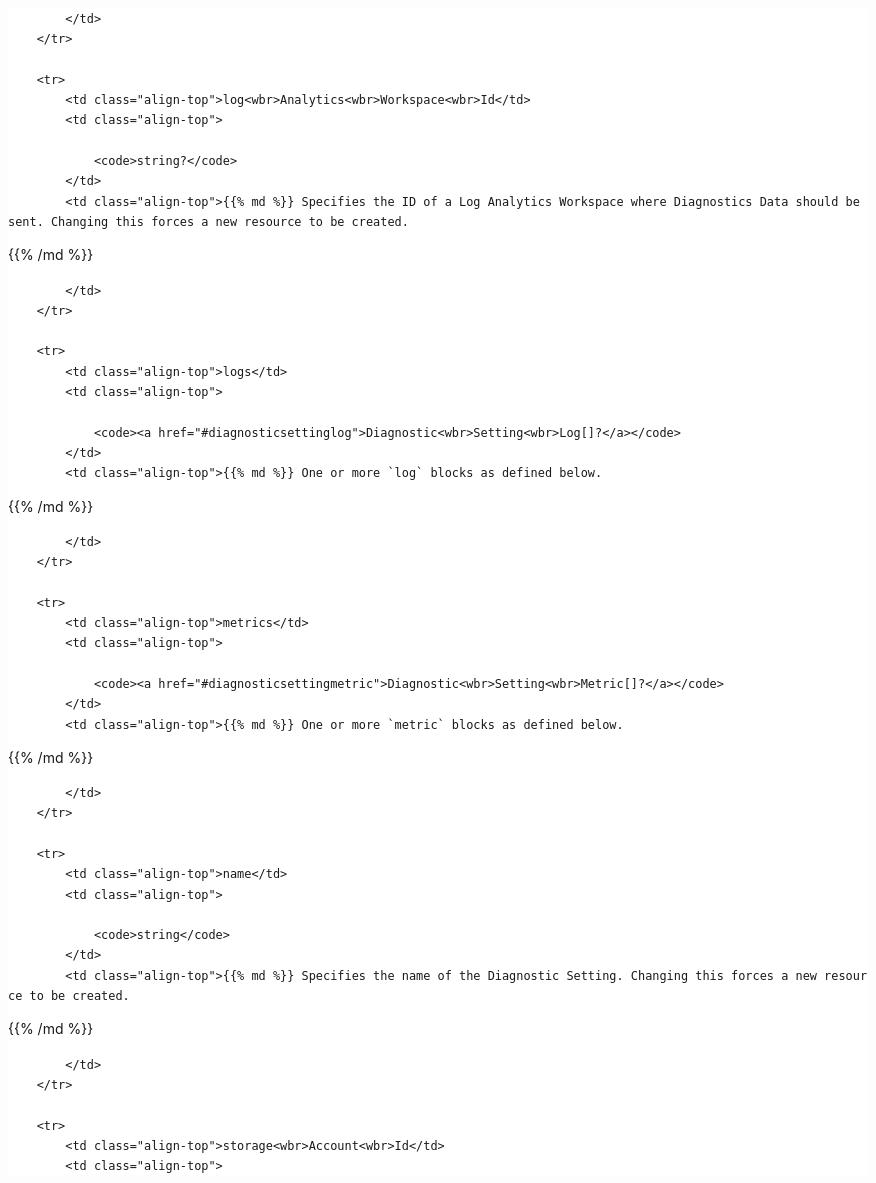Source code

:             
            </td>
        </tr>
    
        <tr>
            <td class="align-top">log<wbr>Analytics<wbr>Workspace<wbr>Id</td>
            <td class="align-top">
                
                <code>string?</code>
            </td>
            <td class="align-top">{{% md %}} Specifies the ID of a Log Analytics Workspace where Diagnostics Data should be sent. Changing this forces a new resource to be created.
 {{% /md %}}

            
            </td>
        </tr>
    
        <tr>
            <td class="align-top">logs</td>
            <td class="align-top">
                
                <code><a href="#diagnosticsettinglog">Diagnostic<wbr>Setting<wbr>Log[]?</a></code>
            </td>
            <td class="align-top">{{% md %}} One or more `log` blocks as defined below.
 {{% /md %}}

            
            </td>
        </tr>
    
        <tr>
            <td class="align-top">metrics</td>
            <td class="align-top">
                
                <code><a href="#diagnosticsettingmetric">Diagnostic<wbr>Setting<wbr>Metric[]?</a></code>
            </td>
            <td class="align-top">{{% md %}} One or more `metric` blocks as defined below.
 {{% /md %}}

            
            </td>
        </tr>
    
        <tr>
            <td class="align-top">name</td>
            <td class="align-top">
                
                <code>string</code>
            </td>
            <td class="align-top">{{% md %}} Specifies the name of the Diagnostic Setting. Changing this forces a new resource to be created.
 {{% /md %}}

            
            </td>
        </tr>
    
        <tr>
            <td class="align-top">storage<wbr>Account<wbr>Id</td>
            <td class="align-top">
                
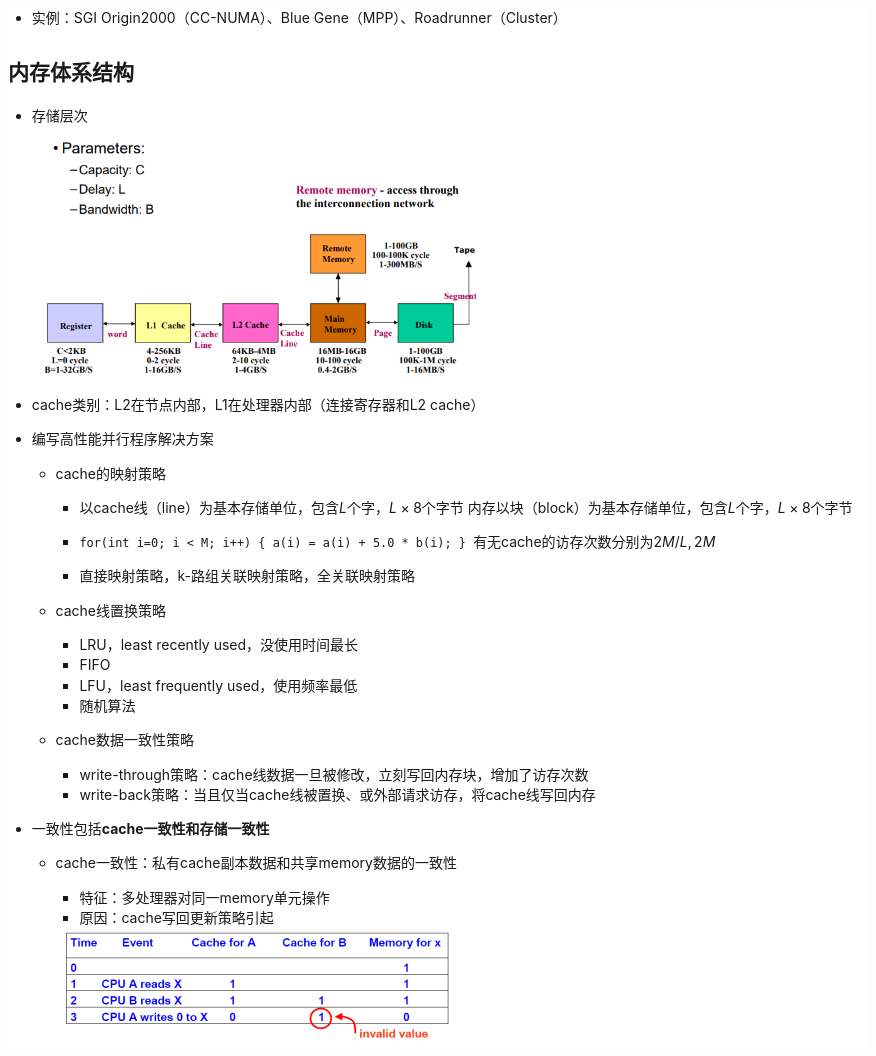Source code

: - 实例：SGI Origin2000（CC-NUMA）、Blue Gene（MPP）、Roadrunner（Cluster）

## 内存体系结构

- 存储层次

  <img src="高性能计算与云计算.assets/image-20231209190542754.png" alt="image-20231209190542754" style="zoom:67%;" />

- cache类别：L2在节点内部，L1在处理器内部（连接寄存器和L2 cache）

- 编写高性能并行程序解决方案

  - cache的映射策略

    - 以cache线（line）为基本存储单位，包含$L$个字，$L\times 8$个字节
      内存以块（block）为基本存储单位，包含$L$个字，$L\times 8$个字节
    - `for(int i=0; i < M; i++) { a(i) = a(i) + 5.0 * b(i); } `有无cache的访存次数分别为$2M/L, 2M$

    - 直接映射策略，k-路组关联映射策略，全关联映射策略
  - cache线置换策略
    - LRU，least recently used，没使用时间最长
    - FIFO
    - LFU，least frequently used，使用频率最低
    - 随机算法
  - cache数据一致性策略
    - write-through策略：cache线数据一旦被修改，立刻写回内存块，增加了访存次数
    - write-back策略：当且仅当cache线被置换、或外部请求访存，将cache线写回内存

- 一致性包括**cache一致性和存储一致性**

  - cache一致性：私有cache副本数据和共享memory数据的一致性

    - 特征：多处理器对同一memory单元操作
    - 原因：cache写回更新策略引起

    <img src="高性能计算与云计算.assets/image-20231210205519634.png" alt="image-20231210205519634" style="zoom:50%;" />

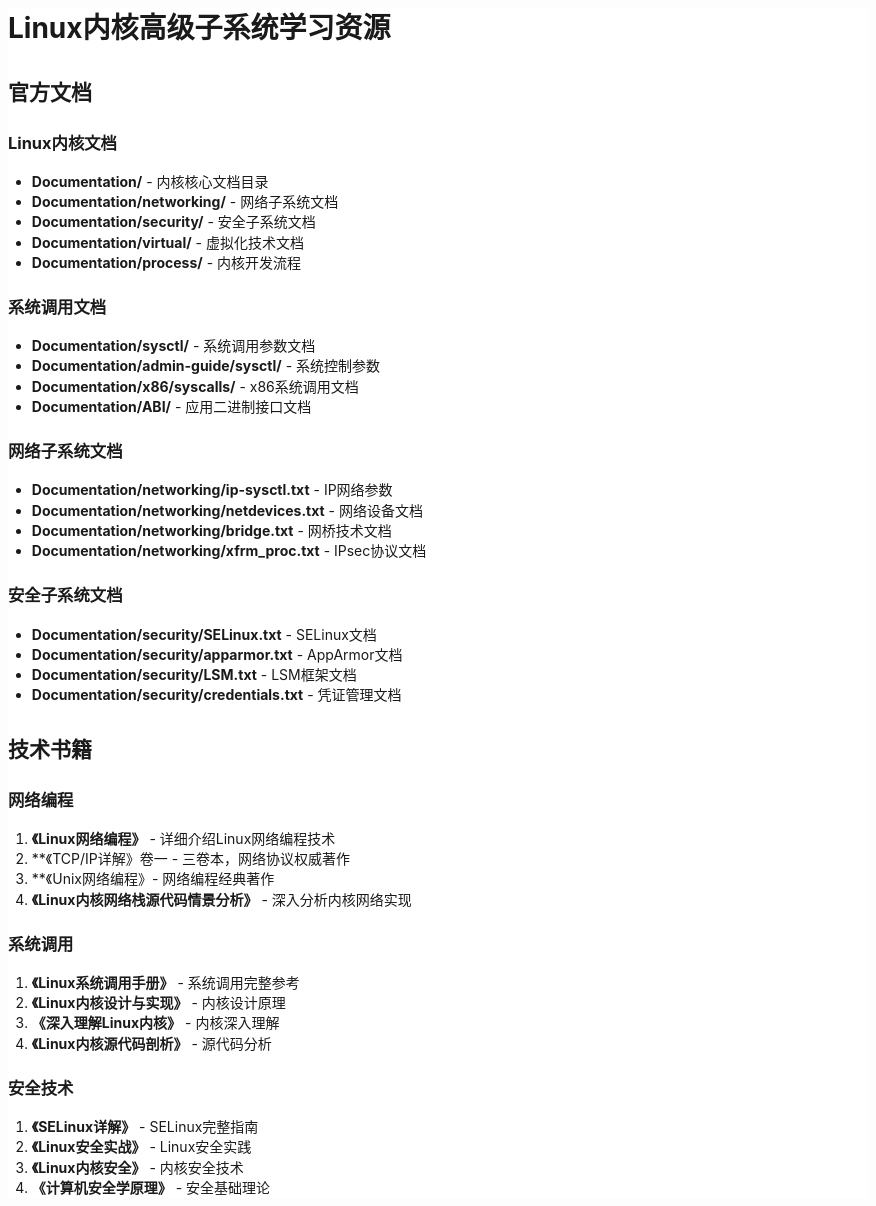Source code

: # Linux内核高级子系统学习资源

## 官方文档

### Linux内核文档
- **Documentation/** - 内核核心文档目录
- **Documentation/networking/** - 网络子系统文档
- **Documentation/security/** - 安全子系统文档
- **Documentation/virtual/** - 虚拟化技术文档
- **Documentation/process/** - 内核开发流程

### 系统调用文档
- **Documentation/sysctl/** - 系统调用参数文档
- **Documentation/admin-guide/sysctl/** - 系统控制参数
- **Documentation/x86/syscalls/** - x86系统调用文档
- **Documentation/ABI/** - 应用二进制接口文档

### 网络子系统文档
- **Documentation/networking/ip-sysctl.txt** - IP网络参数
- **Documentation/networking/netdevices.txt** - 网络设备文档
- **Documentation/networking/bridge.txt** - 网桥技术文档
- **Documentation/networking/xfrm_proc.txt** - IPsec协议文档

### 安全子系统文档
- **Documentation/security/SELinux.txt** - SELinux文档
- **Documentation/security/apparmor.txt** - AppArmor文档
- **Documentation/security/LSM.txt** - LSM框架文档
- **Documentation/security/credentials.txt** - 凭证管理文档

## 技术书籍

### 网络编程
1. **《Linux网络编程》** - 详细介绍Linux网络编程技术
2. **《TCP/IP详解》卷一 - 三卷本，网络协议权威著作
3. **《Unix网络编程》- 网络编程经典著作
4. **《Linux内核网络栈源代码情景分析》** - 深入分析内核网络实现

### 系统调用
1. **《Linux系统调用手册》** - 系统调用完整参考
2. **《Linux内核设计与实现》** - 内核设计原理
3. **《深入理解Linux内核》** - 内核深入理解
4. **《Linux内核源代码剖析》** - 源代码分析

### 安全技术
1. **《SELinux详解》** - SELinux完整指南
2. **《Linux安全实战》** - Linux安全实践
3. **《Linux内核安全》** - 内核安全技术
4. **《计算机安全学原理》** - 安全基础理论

■ ■ ■ ■ ■

■ Task details: Can you reproduce every row above verbatim, with the pictures left out of your answer?

■ Solution to this task:
Source code

:             
            </td>
        </tr>
    
        <tr>
            <td class="align-top">log<wbr>Analytics<wbr>Workspace<wbr>Id</td>
            <td class="align-top">
                
                <code>string?</code>
            </td>
            <td class="align-top">{{% md %}} Specifies the ID of a Log Analytics Workspace where Diagnostics Data should be sent. Changing this forces a new resource to be created.
 {{% /md %}}

            
            </td>
        </tr>
    
        <tr>
            <td class="align-top">logs</td>
            <td class="align-top">
                
                <code><a href="#diagnosticsettinglog">Diagnostic<wbr>Setting<wbr>Log[]?</a></code>
            </td>
            <td class="align-top">{{% md %}} One or more `log` blocks as defined below.
 {{% /md %}}

            
            </td>
        </tr>
    
        <tr>
            <td class="align-top">metrics</td>
            <td class="align-top">
                
                <code><a href="#diagnosticsettingmetric">Diagnostic<wbr>Setting<wbr>Metric[]?</a></code>
            </td>
            <td class="align-top">{{% md %}} One or more `metric` blocks as defined below.
 {{% /md %}}

            
            </td>
        </tr>
    
        <tr>
            <td class="align-top">name</td>
            <td class="align-top">
                
                <code>string</code>
            </td>
            <td class="align-top">{{% md %}} Specifies the name of the Diagnostic Setting. Changing this forces a new resource to be created.
 {{% /md %}}

            
            </td>
        </tr>
    
        <tr>
            <td class="align-top">storage<wbr>Account<wbr>Id</td>
            <td class="align-top">
                
Source code

: - 实例：SGI Origin2000（CC-NUMA）、Blue Gene（MPP）、Roadrunner（Cluster）

## 内存体系结构

- 存储层次

  <img src="高性能计算与云计算.assets/image-20231209190542754.png" alt="image-20231209190542754" style="zoom:67%;" />

- cache类别：L2在节点内部，L1在处理器内部（连接寄存器和L2 cache）

- 编写高性能并行程序解决方案

  - cache的映射策略

    - 以cache线（line）为基本存储单位，包含$L$个字，$L\times 8$个字节
      内存以块（block）为基本存储单位，包含$L$个字，$L\times 8$个字节
    - `for(int i=0; i < M; i++) { a(i) = a(i) + 5.0 * b(i); } `有无cache的访存次数分别为$2M/L, 2M$

    - 直接映射策略，k-路组关联映射策略，全关联映射策略
  - cache线置换策略
    - LRU，least recently used，没使用时间最长
    - FIFO
    - LFU，least frequently used，使用频率最低
    - 随机算法
  - cache数据一致性策略
    - write-through策略：cache线数据一旦被修改，立刻写回内存块，增加了访存次数
    - write-back策略：当且仅当cache线被置换、或外部请求访存，将cache线写回内存

- 一致性包括**cache一致性和存储一致性**

  - cache一致性：私有cache副本数据和共享memory数据的一致性

    - 特征：多处理器对同一memory单元操作
    - 原因：cache写回更新策略引起

    <img src="高性能计算与云计算.assets/image-20231210205519634.png" alt="image-20231210205519634" style="zoom:50%;" />

Source code

: # Linux内核高级子系统学习资源

## 官方文档

### Linux内核文档
- **Documentation/** - 内核核心文档目录
- **Documentation/networking/** - 网络子系统文档
- **Documentation/security/** - 安全子系统文档
- **Documentation/virtual/** - 虚拟化技术文档
- **Documentation/process/** - 内核开发流程

### 系统调用文档
- **Documentation/sysctl/** - 系统调用参数文档
- **Documentation/admin-guide/sysctl/** - 系统控制参数
- **Documentation/x86/syscalls/** - x86系统调用文档
- **Documentation/ABI/** - 应用二进制接口文档

### 网络子系统文档
- **Documentation/networking/ip-sysctl.txt** - IP网络参数
- **Documentation/networking/netdevices.txt** - 网络设备文档
- **Documentation/networking/bridge.txt** - 网桥技术文档
- **Documentation/networking/xfrm_proc.txt** - IPsec协议文档

### 安全子系统文档
- **Documentation/security/SELinux.txt** - SELinux文档
- **Documentation/security/apparmor.txt** - AppArmor文档
- **Documentation/security/LSM.txt** - LSM框架文档
- **Documentation/security/credentials.txt** - 凭证管理文档

## 技术书籍

### 网络编程
1. **《Linux网络编程》** - 详细介绍Linux网络编程技术
2. **《TCP/IP详解》卷一 - 三卷本，网络协议权威著作
3. **《Unix网络编程》- 网络编程经典著作
4. **《Linux内核网络栈源代码情景分析》** - 深入分析内核网络实现

### 系统调用
1. **《Linux系统调用手册》** - 系统调用完整参考
2. **《Linux内核设计与实现》** - 内核设计原理
3. **《深入理解Linux内核》** - 内核深入理解
4. **《Linux内核源代码剖析》** - 源代码分析

### 安全技术
1. **《SELinux详解》** - SELinux完整指南
2. **《Linux安全实战》** - Linux安全实践
3. **《Linux内核安全》** - 内核安全技术
4. **《计算机安全学原理》** - 安全基础理论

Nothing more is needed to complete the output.